Go over the data and copy out each line with "flex" in it.
* * *
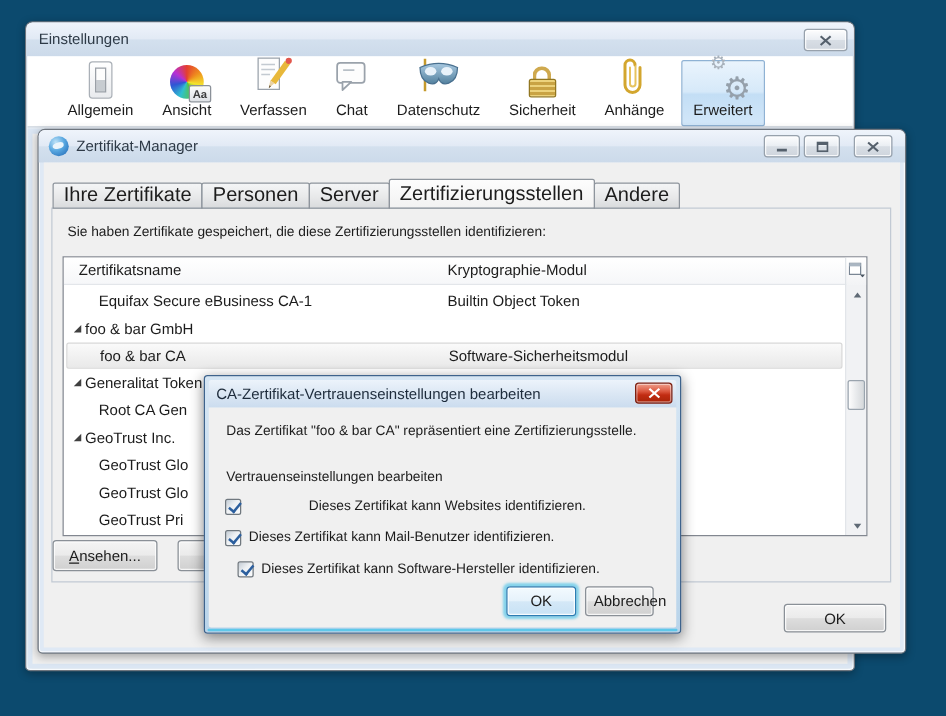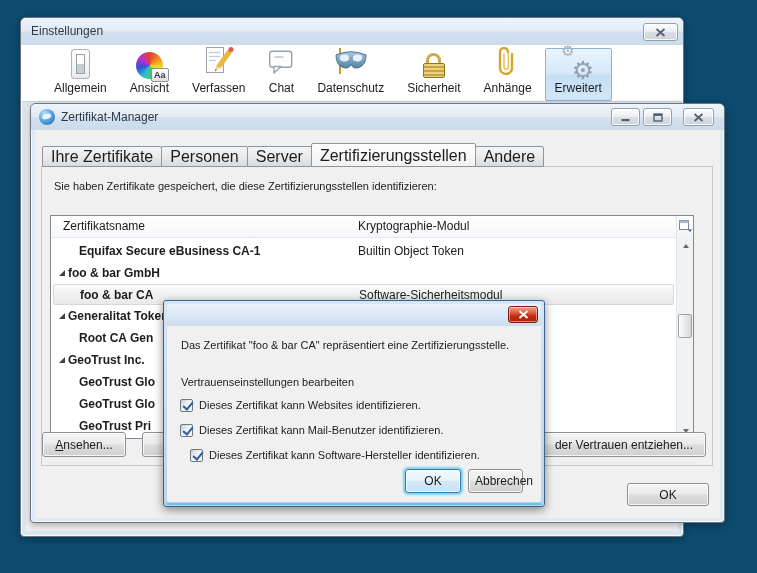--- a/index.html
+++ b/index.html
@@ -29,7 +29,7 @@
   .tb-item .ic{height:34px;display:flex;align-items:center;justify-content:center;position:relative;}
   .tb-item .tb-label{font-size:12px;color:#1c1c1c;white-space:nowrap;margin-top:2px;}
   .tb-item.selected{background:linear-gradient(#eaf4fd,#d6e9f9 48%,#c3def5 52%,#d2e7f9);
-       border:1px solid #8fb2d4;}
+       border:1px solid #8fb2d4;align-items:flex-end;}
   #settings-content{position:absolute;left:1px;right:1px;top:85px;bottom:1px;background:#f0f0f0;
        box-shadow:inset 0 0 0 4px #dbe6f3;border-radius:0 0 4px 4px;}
* * *
### Problem solution
   .tb-item .ic{height:34px;display:flex;align-items:center;justify-content:center;position:relative;}
+       border:1px solid #8fb2d4;align-items:flex-end;}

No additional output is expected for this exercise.